▶ **Vorgegebener Text**

Die Anordnung, eine Person in Untersuchungshaft zu nehmen (der sog. Haftbefehl), darf allein von einem Gericht erlassen werden. Im Ermittlungsverfahren ist dafür die Ermittlungsrichterin bzw. der Ermittlungsrichter zuständig, nach Erhebung der öffentlichen Klage das mit dieser Klage befasste Gericht.

 
Voraussetzungen der Anordnung

Erste Voraussetzung ist, dass die oder der Beschuldigte der zur Last gelegten Straftat in hohem Maße verdächtig ist. Dieser dringende Tatverdacht bedeutet einen hohen Grad von Wahrscheinlichkeit, dass die schuldhafte Begehung der Tat nachgewiesen werden kann. Dabei ist zu bedenken, dass jedenfalls zum Zeitpunkt der ersten Haftentscheidung meist erst ein vorläufiger Erkenntnisstand vorliegt. Der dringende Tatverdacht ist während der Dauer der Untersuchungshaft von Amts wegen stets aufs Neue zu prüfen, so dass er beispielsweise entfallen kann, wenn ein glaubwürdiger Zeuge das Alibi des Beschuldigten bestätigt hat.

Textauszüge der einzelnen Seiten
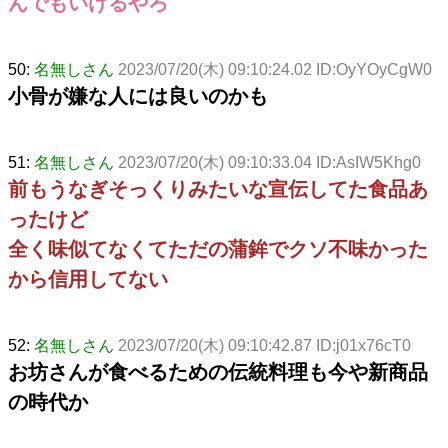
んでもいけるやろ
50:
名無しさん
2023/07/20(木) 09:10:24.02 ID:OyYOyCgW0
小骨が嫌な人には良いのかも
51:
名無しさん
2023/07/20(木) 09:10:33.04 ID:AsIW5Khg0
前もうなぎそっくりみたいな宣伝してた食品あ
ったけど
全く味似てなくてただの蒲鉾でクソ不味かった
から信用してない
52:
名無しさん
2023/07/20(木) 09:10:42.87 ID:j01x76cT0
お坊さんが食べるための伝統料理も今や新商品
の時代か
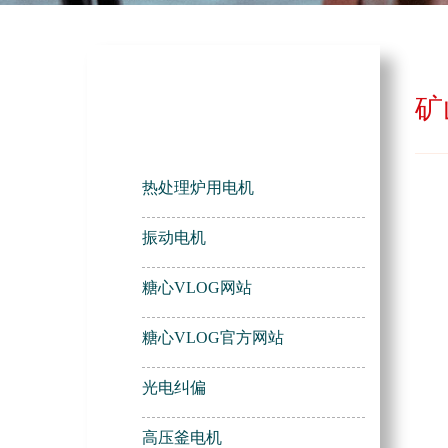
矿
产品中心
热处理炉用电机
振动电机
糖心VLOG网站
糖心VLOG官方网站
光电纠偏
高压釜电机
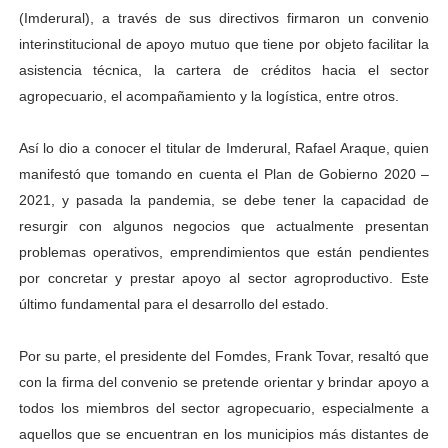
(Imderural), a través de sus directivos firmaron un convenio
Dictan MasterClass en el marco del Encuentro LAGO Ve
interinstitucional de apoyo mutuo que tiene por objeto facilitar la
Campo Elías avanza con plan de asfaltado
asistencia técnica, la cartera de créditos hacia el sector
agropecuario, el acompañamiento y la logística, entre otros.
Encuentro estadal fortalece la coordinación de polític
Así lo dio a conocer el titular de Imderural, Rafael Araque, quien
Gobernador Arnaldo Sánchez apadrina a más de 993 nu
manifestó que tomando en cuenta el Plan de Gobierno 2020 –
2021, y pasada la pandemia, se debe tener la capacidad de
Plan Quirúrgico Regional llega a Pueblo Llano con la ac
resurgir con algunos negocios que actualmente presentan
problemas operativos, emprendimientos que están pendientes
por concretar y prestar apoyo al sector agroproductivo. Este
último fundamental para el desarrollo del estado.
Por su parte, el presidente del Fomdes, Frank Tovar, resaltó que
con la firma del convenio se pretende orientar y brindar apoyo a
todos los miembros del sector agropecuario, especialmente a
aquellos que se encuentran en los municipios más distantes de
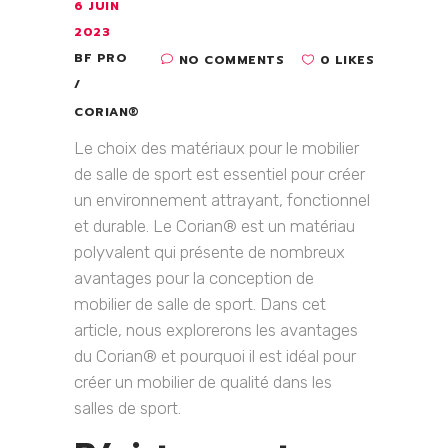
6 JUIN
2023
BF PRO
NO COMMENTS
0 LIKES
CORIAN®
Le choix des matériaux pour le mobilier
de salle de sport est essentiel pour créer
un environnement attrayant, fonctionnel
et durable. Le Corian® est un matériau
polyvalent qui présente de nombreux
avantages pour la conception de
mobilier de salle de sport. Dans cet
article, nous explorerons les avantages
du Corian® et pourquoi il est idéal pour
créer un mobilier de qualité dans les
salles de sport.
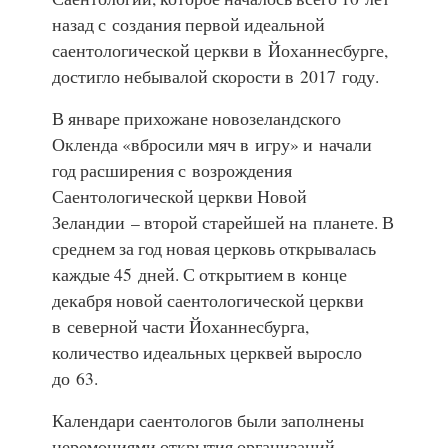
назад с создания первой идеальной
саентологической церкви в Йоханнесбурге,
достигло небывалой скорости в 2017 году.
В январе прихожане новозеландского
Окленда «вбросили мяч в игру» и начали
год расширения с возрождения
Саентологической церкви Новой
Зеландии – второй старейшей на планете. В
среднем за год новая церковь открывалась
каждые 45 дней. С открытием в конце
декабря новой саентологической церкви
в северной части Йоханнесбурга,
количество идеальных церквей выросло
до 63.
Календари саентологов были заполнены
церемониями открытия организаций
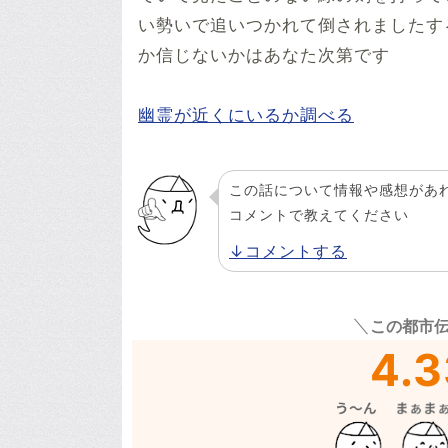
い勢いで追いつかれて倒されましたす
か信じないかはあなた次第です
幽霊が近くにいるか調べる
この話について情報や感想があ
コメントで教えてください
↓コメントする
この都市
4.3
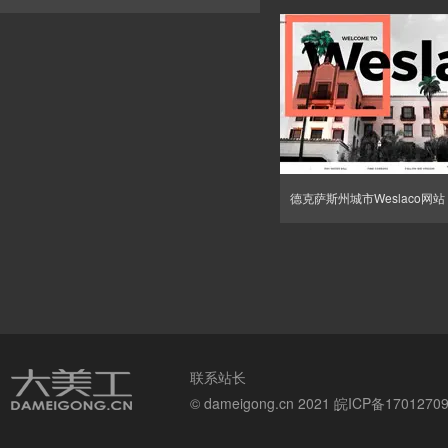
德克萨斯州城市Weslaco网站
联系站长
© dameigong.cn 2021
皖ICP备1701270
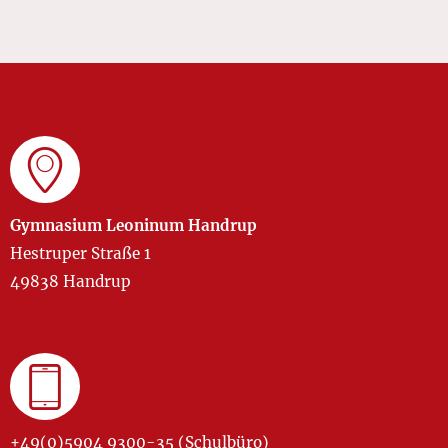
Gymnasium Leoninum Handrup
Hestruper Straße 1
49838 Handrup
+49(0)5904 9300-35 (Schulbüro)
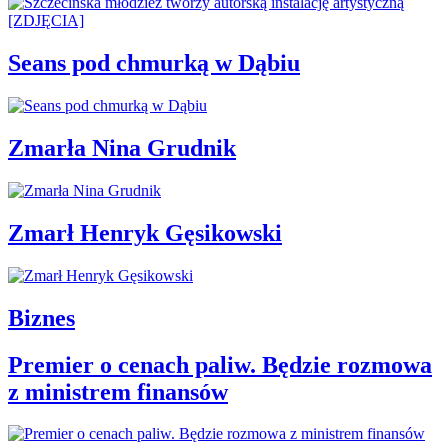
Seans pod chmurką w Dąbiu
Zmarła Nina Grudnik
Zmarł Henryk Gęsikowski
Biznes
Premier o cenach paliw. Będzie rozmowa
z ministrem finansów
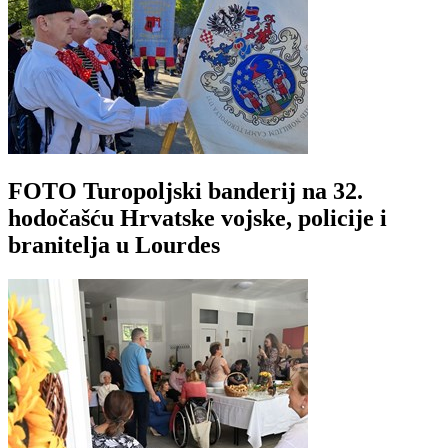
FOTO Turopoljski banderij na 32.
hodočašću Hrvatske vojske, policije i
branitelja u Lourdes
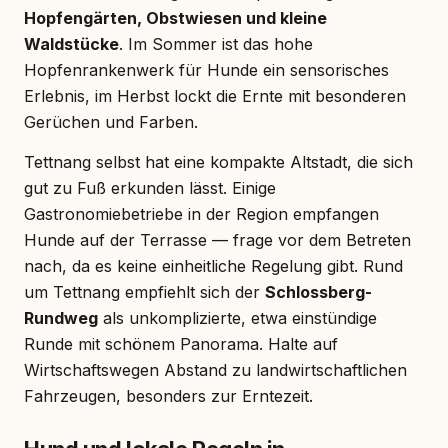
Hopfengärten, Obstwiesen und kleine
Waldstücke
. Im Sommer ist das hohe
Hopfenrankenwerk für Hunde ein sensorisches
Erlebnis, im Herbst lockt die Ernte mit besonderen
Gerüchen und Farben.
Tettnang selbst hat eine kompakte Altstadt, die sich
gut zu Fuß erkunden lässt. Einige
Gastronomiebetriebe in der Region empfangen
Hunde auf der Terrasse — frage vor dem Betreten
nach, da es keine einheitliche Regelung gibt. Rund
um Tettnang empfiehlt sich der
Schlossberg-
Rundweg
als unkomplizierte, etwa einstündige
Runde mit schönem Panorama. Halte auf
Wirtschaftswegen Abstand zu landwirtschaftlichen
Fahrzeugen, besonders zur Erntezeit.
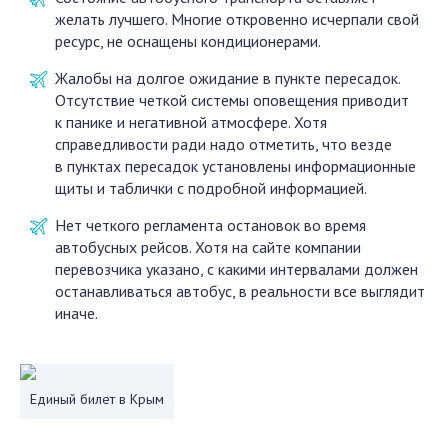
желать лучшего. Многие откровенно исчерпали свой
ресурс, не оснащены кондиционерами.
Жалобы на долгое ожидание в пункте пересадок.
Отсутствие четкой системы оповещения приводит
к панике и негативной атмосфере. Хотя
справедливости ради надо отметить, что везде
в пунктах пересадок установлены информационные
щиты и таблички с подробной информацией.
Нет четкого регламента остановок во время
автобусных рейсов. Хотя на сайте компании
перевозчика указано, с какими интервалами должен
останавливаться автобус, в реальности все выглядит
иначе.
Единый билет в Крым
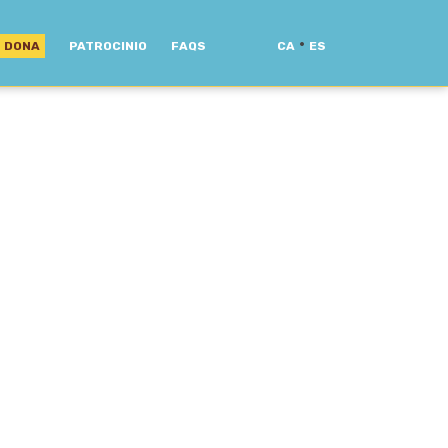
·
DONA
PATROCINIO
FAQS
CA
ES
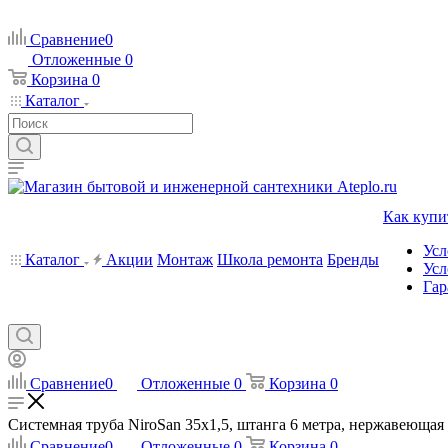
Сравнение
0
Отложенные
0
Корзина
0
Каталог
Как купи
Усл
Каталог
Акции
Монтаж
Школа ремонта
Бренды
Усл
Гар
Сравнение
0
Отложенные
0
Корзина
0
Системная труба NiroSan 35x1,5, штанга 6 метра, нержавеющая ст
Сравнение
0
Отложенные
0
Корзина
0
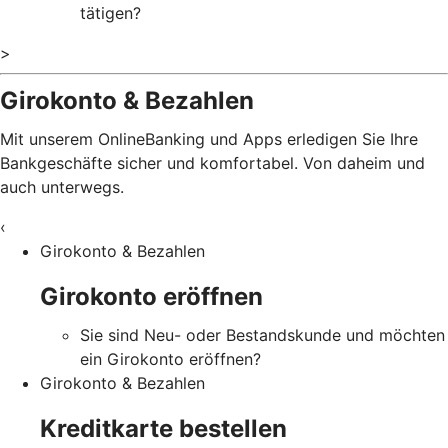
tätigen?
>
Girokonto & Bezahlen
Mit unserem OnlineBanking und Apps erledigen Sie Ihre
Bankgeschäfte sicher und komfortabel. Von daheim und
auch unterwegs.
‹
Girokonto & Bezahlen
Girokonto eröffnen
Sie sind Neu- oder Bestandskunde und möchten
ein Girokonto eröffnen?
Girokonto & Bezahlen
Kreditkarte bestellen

▶ **Aufgaben**
a) Wer ist laut dem Text über die Untersuchungshaft im Ermittlungsverfahren für den Erlass eines Haftbefehls zuständig?
b) Schreiben Sie die Fortsetzung des Textes über die Untersuchungshaft im Anschluss an seinen letzten Satz.
Die Einträge sind eigenständiges Material und gehören nicht zum Text über die Untersuchungshaft.

▶ **Erwartete Antworten**
a) Die Ermittlungsrichterin bzw. der Ermittlungsrichter.

b)
Weiter ist ein Haftgrund erforderlich. Dazu gehören die Flucht, die (auf konkret festgestellten Tatsachen beruhende) Fluchtgefahr oder Verdunkelungsgefahr, also die Gefahr, dass der Beschuldigte mit dem Ziel der Beweiserschwerung oder -vereitelung Beweismittel beiseiteschaffen oder Zeugen beeinflussen will. Betrifft der dringende Tatverdacht bestimmte Delikte, beispielsweise Sexualdelikte, ist die Anordnung von Untersuchungshaft unter weiteren engen Voraussetzungen auch bei Wiederholungsgefahr zulässig. Schließlich sind die Schwere der Tat (§ 112 Abs. 3 StPO) und die sog. Hauptverhandlungshaft (§ 127b StPO), die nur eine Woche andauern darf und in der Praxis zunehmende Bedeutung erlangt, zu nennen.

Erscheinen Beschuldigte trotz ordnungsgemäßer Ladung nicht zur Hauptverhandlung, so gestattet § 230 Abs. 2 StPO unabhängig vom Vorliegen eines dringenden Tatverdachts und eines Haftgrundes die Anordnung der Untersuchungshaft.

Bei sämtlichen sogenannten Haftarten ist stets das Verhältnismäßigkeitsgebot zu beachten. Die Anordnung der Untersuchungshaft darf zur Schwere der Tat und zu Art und Umfang der drohenden Rechtsfolgen nicht außer Verhältnis stehen. Aus diesem Grunde kommt die Anordnung von Untersuchungshaft im Bereich der Bagatell- und Kleinkriminalität in der Regel nicht in Betracht.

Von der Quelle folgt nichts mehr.